We stayed for two nights in Hotel Skaftafell just outside the national park. On the second day, we drove eastward to the glacier lagoon Jokulsarlon. It is located at the head of the Breioamerkurjokull Glacier and is connected to the Atlantic Ocean by a small inlet. Melting of the glacier generated lots of icebergs, large and small, in the lagoon. Visitors can get very close to the lagoon and the icebergs. We spent several hours there, just looking the wonderful nature creation. It is unlike anything that we have seen before.
Tourists can go in zodiacs trying to reach out and touch the ice floes. We saw overturning of the icebergs a couple of times when the icebergs become unstable as the underwater parts melt.
Before dinner we went up a hill behind Hotel Skaftafell where a glacier ends. We saw a group of 6 people moving around in the glacier. They appeared to have a hard time maneuvering around the crevesses to get out. But eventually they did get to the road.
We also saw one man going into the glacier by himeself. It is a bit strange since it was around five in the afternnon. Like the earlier group, he has to maneuver around the crevesses, but he was going into the glacier (and not getting out).
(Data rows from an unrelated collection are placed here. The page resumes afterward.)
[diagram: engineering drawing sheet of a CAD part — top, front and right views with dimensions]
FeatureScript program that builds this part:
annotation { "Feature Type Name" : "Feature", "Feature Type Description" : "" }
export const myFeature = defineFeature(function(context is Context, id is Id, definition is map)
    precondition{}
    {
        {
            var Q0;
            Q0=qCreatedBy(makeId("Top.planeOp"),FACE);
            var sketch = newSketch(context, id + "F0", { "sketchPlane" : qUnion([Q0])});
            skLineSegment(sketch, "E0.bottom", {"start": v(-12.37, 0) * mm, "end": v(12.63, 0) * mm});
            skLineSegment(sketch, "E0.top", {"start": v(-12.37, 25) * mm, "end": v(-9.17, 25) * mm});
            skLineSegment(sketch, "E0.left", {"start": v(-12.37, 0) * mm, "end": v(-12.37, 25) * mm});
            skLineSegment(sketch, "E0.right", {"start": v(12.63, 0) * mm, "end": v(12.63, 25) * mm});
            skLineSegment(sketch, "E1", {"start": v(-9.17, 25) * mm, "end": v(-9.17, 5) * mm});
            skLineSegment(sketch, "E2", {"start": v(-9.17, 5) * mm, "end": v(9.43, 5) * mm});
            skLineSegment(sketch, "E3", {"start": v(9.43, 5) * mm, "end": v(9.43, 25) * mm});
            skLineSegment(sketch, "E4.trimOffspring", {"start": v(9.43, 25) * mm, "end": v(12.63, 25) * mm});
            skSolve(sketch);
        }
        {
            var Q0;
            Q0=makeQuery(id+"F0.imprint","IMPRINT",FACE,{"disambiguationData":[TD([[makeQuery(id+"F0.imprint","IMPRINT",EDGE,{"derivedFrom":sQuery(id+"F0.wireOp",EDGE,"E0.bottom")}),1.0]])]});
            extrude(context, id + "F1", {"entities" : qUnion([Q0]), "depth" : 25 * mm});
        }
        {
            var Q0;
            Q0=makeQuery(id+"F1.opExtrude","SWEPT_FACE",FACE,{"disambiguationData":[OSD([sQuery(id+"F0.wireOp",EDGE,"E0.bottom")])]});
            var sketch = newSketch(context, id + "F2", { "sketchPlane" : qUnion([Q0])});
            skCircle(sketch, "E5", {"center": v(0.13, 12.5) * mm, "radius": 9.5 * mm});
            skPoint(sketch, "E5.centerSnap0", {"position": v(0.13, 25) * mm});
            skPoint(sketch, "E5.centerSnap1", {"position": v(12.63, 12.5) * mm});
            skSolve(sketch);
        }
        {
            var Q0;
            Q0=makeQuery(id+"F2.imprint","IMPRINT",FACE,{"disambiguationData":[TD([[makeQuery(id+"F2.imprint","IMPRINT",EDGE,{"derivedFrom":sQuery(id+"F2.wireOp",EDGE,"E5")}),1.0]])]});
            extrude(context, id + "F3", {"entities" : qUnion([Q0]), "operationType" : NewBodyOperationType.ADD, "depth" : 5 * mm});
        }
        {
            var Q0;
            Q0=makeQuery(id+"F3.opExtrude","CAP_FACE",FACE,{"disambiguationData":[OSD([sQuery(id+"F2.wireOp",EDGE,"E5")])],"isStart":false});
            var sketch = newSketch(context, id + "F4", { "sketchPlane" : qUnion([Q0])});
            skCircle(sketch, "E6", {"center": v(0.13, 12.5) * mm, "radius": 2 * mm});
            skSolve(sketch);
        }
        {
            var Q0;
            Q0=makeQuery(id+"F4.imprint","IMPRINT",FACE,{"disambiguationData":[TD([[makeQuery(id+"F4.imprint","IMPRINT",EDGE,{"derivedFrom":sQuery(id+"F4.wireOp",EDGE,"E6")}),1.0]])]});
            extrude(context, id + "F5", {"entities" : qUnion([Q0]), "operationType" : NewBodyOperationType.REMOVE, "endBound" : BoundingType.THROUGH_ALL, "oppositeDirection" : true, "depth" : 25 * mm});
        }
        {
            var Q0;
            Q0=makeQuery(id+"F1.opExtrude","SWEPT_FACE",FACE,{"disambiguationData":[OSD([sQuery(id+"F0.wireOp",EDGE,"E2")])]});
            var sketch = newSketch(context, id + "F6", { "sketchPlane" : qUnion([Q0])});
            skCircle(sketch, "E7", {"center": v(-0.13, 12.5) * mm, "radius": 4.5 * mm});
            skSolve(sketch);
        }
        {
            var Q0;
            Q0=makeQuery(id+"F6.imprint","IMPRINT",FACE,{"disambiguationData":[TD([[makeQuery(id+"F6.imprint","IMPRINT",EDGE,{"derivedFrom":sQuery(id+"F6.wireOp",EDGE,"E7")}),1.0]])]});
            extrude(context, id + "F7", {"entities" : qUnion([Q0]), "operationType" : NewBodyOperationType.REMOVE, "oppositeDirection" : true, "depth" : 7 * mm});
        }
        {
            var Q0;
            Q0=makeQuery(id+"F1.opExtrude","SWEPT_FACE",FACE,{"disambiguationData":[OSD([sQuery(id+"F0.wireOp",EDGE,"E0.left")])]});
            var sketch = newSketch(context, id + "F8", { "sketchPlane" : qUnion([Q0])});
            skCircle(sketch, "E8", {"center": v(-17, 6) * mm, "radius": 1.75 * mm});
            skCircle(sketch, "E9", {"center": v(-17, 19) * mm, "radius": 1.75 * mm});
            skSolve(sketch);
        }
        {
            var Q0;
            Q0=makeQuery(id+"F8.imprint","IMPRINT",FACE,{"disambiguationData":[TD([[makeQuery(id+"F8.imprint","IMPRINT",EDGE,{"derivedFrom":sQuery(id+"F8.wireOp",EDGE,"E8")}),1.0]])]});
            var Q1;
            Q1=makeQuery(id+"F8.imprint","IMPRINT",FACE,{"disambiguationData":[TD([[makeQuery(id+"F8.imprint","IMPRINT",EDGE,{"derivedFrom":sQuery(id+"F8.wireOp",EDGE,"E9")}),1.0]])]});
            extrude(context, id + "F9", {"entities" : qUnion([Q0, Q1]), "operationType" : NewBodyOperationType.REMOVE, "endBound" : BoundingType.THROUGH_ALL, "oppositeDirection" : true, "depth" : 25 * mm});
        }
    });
We figured he was looking for some stuff that was left behind.
We stayed and watched, curious about what was going on. At some point, he disappeared behind a crevess. We waited 15 minutes and nothing happened. We were about to give up and then saw two people, that man and a woman, popped up. They then made their way back to the road. The woman walked surefootedly on the glacier and did not appear to be injured.
We never knew what happened. One hypothesis is that the woman's ice crampons were lost/damaged. It is extremely dangerous to walk on glaciers without crampons. The man went out of the glacier earlier and got another set of carmpons in order to get her out.
We saw, sort of, our first Northern Lights from rooftop of hotel at Skaftafell. For the naked eye, they are just shimmering white wispy strands - like thin clouds. The photos below are enhanced by increasing the exposure by 100% and the contrast by 50%. Interestingly enough, there is a tint of green in the enhanced photos.